Some say that Charles Babbage (1791-1871) is the "father of operations research" because his research into the cost of transportation and sorting of mail led to England's universal "Penny Post" in 1840. The modern field of operations research arose during World War II. Scientists in the United Kingdom including Patrick Blackett, Cecil Gordon, C. H. Waddington, Owen Wansbrough-Jones and Frank Yates, and in the United States with George Dantzig looked for ways to make better decisions in such areas as logistics and training schedules. After the war it began to be applied to similar problems in industry.
Blackett's team made a number of crucial analyses which aided the war effort. Britain introduced the convoy system to reduce shipping losses, but while the principle of using warships to accompany merchant ships was generally accepted, it was unclear whether it was better for convoys to be small or large. Convoys travel at the speed of the slowest member, so small convoys can travel faster. It was also argued that small convoys would be harder for German U-boats to detect.
On the other hand, large convoys could deploy more warships against an attacker. Blackett's staff showed that the losses suffered by convoys depended largely on the number of escort vessels present, rather than on the overall size of the convoy. Their conclusion, therefore, was that a few large convoys are more defensible than many small ones.
In another piece of work, Blackett's team analyzed a report of a survey carried out by RAF Bomber Command.

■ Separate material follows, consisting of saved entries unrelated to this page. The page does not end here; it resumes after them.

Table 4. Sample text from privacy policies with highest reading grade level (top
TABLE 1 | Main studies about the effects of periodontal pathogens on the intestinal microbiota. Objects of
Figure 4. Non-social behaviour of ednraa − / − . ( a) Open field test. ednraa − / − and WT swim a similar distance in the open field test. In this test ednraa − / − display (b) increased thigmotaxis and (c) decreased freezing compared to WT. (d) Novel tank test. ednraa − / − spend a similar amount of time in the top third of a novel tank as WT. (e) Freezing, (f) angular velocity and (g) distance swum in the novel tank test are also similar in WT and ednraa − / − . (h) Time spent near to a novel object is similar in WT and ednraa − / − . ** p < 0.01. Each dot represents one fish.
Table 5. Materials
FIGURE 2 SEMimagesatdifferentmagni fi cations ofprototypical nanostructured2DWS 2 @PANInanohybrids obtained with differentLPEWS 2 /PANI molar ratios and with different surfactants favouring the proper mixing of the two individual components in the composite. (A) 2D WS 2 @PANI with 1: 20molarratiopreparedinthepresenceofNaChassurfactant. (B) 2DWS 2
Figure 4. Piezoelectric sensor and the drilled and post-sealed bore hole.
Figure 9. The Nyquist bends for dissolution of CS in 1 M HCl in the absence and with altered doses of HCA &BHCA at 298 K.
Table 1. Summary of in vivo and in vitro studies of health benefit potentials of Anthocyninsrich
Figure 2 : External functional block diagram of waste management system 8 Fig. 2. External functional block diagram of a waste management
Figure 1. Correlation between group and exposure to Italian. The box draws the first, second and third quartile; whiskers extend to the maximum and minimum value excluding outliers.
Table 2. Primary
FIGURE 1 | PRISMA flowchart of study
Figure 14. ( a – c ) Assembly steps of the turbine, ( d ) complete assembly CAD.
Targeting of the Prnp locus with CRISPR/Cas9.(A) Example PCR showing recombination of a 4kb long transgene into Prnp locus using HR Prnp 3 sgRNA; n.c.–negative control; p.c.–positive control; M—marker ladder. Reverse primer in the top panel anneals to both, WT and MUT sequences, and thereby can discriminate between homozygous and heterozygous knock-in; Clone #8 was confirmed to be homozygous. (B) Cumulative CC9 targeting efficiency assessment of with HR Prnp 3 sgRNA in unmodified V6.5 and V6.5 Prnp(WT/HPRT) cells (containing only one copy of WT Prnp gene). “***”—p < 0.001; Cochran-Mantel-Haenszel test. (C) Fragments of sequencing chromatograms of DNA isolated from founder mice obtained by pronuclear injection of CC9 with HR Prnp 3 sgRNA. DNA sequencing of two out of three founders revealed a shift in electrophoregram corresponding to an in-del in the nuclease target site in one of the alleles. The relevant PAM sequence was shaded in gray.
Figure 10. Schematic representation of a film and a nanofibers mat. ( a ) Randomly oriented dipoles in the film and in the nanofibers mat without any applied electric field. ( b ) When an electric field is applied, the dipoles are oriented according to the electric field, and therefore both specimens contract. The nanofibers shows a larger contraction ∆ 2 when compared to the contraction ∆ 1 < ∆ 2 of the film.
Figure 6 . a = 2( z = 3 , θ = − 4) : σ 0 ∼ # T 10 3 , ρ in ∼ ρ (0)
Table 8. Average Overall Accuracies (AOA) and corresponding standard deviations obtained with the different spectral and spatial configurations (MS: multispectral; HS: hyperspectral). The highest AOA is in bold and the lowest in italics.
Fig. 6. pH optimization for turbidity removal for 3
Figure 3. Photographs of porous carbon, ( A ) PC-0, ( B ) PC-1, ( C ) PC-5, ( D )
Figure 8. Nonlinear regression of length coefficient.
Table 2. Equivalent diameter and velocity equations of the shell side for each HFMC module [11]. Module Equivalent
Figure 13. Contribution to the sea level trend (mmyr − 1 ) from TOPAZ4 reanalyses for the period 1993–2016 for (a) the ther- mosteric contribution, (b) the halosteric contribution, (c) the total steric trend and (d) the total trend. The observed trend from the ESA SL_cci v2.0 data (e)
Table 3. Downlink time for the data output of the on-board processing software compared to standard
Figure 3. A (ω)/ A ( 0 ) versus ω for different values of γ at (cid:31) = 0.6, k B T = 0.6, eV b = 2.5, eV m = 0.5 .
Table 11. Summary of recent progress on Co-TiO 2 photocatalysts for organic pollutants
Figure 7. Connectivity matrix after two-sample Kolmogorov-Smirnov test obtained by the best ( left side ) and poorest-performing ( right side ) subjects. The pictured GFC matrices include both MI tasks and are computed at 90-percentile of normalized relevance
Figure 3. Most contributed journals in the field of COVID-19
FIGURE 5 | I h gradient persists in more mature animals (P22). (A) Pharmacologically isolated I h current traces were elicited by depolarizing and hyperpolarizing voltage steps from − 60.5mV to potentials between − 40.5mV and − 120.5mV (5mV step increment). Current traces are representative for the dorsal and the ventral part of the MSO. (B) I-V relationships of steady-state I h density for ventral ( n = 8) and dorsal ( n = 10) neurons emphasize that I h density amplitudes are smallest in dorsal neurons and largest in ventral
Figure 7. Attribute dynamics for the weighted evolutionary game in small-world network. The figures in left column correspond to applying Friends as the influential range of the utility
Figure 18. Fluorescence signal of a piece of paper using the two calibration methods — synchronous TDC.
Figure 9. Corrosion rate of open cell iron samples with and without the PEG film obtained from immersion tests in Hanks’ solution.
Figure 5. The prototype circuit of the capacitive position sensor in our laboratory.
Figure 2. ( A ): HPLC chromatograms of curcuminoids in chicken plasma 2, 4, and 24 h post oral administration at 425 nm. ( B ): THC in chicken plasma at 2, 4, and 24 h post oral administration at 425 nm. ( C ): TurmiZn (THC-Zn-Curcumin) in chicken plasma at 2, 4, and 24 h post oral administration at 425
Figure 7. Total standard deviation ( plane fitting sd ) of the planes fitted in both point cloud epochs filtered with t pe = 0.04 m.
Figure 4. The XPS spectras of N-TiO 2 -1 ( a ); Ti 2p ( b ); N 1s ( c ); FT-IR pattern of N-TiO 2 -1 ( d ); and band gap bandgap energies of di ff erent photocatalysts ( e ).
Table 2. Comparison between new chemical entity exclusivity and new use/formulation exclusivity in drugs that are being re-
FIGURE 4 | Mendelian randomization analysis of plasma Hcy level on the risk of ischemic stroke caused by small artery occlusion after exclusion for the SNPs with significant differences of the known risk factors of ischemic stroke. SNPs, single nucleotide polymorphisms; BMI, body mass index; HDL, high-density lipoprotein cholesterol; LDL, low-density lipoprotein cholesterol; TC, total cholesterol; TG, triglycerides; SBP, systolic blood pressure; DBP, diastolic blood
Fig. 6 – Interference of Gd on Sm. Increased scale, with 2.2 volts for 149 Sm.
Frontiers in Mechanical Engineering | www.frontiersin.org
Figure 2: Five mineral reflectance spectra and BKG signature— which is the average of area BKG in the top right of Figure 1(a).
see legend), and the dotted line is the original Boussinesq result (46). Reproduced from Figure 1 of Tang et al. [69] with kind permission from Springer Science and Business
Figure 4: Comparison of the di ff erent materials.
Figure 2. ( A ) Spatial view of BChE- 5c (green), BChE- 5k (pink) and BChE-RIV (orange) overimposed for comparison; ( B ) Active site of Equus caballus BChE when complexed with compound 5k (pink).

For the survey, Bomber Command inspected all bombers returning from bombing raids over Germany over a particular period. All damage inflicted by German air defenses was noted and the recommendation was given that armour be added in the most heavily damaged areas. Their suggestion to remove some of the crew so that an aircraft loss would result in fewer personnel loss was rejected by RAF command.
Blackett's team instead made the surprising and counter-intuitive recommendation that the armour be placed in the areas which were completely untouched by damage, according to the survey. They reasoned that the survey was biased, since it only included aircraft that successfully came back from Germany. The untouched areas were probably vital areas, which, if hit, would result in the loss of the aircraft.
When the Germans organized their air defenses into the Kammhuber Line, it was realized that if the RAF bombers were to fly in a bomber stream they could overwhelm the night fighters who flew in individual cells directed to their targets by ground controllers. It was then a matter of calculating the statistical loss from collisions against the statistical loss from night fighters to calculate how close the bombers should fly to minimize RAF losses.
It is known as "operational research" in the United Kingdom ("operational analysis" within the UK military and UK Ministry of Defense, where OR stands for "Operational Requirement") and as "operations research" in most other English-speaking countries, though OR is a common abbreviation everywhere.
With expanded techniques and growing awareness, OR is no longer limited to only operations, and the proliferation of computer data collection has relieved analysts of much of the more mundane research. But the OR analyst must still know how a system operates, and learn to perform even more sophisticated research than ever before. In every sense the name OR still applies, more than a half century later.